In this field, Dr. Masahiro Kawasaki, Dr. Kazunori Kohri, and Dr. Takeo Moroi have achieved collaborative works that have gained worldwide reputation as mentioned below. Many particles that become unstable only through gravitational interaction, such as gravitino, exist in the supergravity theory, which is thought to be a candidate of the unified theory of fundamental forces including gravity, Such particles have a long life time and may eventually decay at the time of nuclear synthesis in the early universe, affecting the resultant chemical composition of light elements. It is possible, therefore, to place severe constraint on the properties of these long-life particles from the conditions not to spoil the nucleosynthesis. When gravitinos decay mainly in radiative modes, the deviation from standard chemical composition arises due to the effect of destroying light elements.

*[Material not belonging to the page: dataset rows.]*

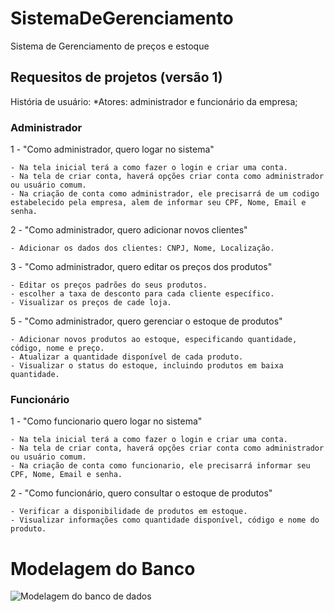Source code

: # SistemaDeGerenciamento
Sistema de Gerenciamento de preços e estoque

## Requesitos de projetos (versão 1)
História de usuário:
*Atores: administrador e funcionário da empresa;

### Administrador
1 - "Como administrador, quero logar no sistema"

    - Na tela inicial terá a como fazer o login e criar uma conta.
    - Na tela de criar conta, haverá opções criar conta como administrador ou usuário comum.
    - Na criação de conta como administrador, ele precisarrá de um codigo estabelecido pela empresa, alem de informar seu CPF, Nome, Email e senha.

2 - "Como administrador, quero adicionar novos clientes"

    - Adicionar os dados dos clientes: CNPJ, Nome, Localização.

3 - "Como administrador, quero editar os preços dos produtos"

    - Editar os preços padrões do seus produtos.
    - escolher a taxa de desconto para cada cliente específico.
    - Visualizar os preços de cade loja.
    
5 - "Como administrador, quero gerenciar o estoque de produtos"

    - Adicionar novos produtos ao estoque, especificando quantidade, código, nome e preço.
    - Atualizar a quantidade disponível de cada produto.
    - Visualizar o status do estoque, incluindo produtos em baixa quantidade.


### Funcionário

1 - "Como funcionario quero logar no sistema"

    - Na tela inicial terá a como fazer o login e criar uma conta.
    - Na tela de criar conta, haverá opções criar conta como administrador ou usuário comum.
    - Na criação de conta como funcionario, ele precisarrá informar seu CPF, Nome, Email e senha.

2 - "Como funcionário, quero consultar o estoque de produtos"

    - Verificar a disponibilidade de produtos em estoque.
    - Visualizar informações como quantidade disponível, código e nome do produto.

# Modelagem do Banco 
![Modelagem do banco de dados]()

Dr. Kawasaki and Dr. Moroi analyzed the spectrum of the radiative fields by carrying out numerical integration of the Boltzmann equation, and they obtained a tighter constraint on the gravitino mass than what had been previously derived.

Dr. Kohri joined this research and brought considerable progress in the research on the modes in which unstable particles, such as gravitino, decay into hadrons. The effects of hadronic decay had not been investigated sufficiently at that time because of the difficulty in handling QCD jets emitted at the time of decay. They darely tackled this problem, and calculated the chemical composition correctly taking into account hadronic decay channels for the first time in the world.

They obtained very severe constraints on the abundances of gravitino and other particles. Furthermore, they also conducted comprehensive analysis including scenarios in which the gravitino is stable.

This series of research is really suitable for this prize in that it gives the foundation for the research that derives constraints on particle physics models through the nucleosynthesis in the early universe. In addition, these three persons individually have established important achievements besides this joint research, and it is clear that they continue to act as leading researchers in the field of particle cosmology. For these reasons, it was determined to send 7th Yukawa-Kimura prize to Dr. Kawasaki, Dr. Kohri, and Dr. Moroi.